Robert Haining retired as Professor of Human Geography at the University of Cambridge in September 2015. He has long-standing research interests in the quantitative analysis of geographical data.

He has authored or co-authored over 150 articles and has published two books with Cambridge University Press: Spatial Data Analysis in the Social and Environmental Sciences (1990) and Spatial Data Analysis: Theory and Practice (2003). These books have provided an overview of the challenges facing those working with spatial data including: what it means to “think spatially”; problems of data collection and spatial representation; spatial sampling; exploratory data analysis; and relevant areas of statistical theory for small area estimation and hypothesis testing. One of his primary areas of applied interest includes the geography of health. He has worked in collaboration with colleagues at the University of Sheffield on evaluating the impact of air pollution on health status using small area statistics. The growing availability of small area statistics has been made possible by the digital revolution, the development of Geographical Information Systems (GISs) together with organizational changes that have made the collection of geocoded data by many public and private agencies today a matter of routine. But small area statistics raise many challenges for statistical analysis and the drawing out of robust conclusions from what is often “noisy” small area data. In recent years he has had the opportunity to work on the analysis of crime data in collaboration with various police forces in England and Wales and with Home office funding. Most recently, he and colleagues have worked on the development of new methods for evaluating the effectiveness of small area targeted police interventions. He has taught courses on spatial data analysis and spatial econometrics at the undergraduate and graduate levels both at Cambridge and at other universities around the world.
 
 
Trevor Bailey

Trevor Bailey

Trevor Bailey is Professor of Applied and Computational Statistics at the University of Exeter, UK.

His research interests are in spatial statistics (particularly: spatial epidemiology, spatial modelling, multivariate spatial methods) and also in applied statistical modelling more generally. Much of his research has been collaborative involving academics and professionals from a variety of different fields including medicine, public health, geography, computer science, commercial organizations and government agencies. He is a Fellow of the Royal Statistical Society and of the Higher Education Academy and a Chartered Statistician.
 
 
   
Peter Diggle

Peter Diggle

Peter Diggle was a student at the universities of Edinburgh, Liverpool and Oxford.

He began his career in 1974 as a lecturer in statistics at the University of Newcastle upon Tyne and was promoted to Reader in 1983. A sabbatical at the Swedish Royal College of Forestry gave him his first exposure to real scientific data and problems, prompting a move to Commonwealth Scientific and Industrial Research Organisation (CSIRO), Australia.
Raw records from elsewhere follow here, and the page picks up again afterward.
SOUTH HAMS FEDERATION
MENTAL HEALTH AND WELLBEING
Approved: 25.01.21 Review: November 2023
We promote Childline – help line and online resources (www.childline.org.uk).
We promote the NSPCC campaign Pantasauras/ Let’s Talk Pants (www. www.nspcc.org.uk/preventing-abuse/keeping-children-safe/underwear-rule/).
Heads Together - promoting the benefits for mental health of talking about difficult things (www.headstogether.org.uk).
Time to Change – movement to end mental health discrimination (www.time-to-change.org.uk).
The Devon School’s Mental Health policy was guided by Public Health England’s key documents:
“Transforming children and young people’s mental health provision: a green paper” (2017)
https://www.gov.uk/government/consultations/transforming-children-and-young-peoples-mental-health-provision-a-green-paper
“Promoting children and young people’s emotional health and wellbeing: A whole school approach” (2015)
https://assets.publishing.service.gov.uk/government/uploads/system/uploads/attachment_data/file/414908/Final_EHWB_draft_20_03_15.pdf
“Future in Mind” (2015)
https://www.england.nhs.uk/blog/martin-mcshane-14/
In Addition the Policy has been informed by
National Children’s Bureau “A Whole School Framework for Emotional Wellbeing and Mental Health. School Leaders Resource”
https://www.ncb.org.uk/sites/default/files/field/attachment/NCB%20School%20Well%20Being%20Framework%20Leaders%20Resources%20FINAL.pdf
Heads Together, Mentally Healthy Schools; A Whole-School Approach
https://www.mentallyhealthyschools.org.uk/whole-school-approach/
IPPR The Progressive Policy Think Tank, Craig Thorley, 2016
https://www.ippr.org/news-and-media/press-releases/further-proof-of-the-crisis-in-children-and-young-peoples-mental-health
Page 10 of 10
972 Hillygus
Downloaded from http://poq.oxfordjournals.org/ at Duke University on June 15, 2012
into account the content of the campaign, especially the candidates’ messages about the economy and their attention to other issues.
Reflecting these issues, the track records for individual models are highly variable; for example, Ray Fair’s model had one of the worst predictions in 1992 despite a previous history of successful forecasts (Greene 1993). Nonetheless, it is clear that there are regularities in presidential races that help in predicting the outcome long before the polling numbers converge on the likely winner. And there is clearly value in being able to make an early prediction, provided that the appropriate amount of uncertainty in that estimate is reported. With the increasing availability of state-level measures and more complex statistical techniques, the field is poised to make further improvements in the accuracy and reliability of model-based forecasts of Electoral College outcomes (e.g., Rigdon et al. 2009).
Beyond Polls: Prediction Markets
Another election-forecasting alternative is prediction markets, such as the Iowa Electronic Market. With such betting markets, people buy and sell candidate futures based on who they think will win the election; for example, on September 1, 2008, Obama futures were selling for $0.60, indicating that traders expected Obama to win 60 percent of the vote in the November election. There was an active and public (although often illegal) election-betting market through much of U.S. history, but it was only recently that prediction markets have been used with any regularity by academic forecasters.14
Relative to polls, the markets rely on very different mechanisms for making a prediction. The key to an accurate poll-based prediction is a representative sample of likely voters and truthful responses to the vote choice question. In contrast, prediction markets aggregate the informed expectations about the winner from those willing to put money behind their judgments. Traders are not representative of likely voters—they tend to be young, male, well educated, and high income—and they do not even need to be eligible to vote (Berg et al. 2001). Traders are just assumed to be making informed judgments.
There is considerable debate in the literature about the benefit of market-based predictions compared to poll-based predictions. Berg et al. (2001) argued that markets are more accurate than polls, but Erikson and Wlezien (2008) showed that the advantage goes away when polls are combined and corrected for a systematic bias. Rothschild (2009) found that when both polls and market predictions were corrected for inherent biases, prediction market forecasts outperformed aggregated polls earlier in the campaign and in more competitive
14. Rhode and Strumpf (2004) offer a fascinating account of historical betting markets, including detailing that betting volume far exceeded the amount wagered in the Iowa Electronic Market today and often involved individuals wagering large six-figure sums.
After five years with CSIRO, where he was Senior, then Principal, then Chief Research Scientist and Chief of the Division of Mathematics and Statistics, he returned to the UK in 1988, to chair at Lancaster University. Peter Diggle is currently an Engineering and Physical Sciences Research Council (EPSRC) Senior Fellow, leading a research programme in Spatial and Longitudinal Data Analysis at the University of Lancaster. Current methodological themes include: geostatistical analysis; spatial and spatio-temporal point processes; joint modelling of repeated measurement and time-to-event outcomes in longitudinal studies. Current areas of application include: real-time disease surveillance; environmental exposure measurement; tropical disease prevalence mapping. Diggle is founding co-editor of the journal "Biostatistics" and a trustee for the Biometrika Trust.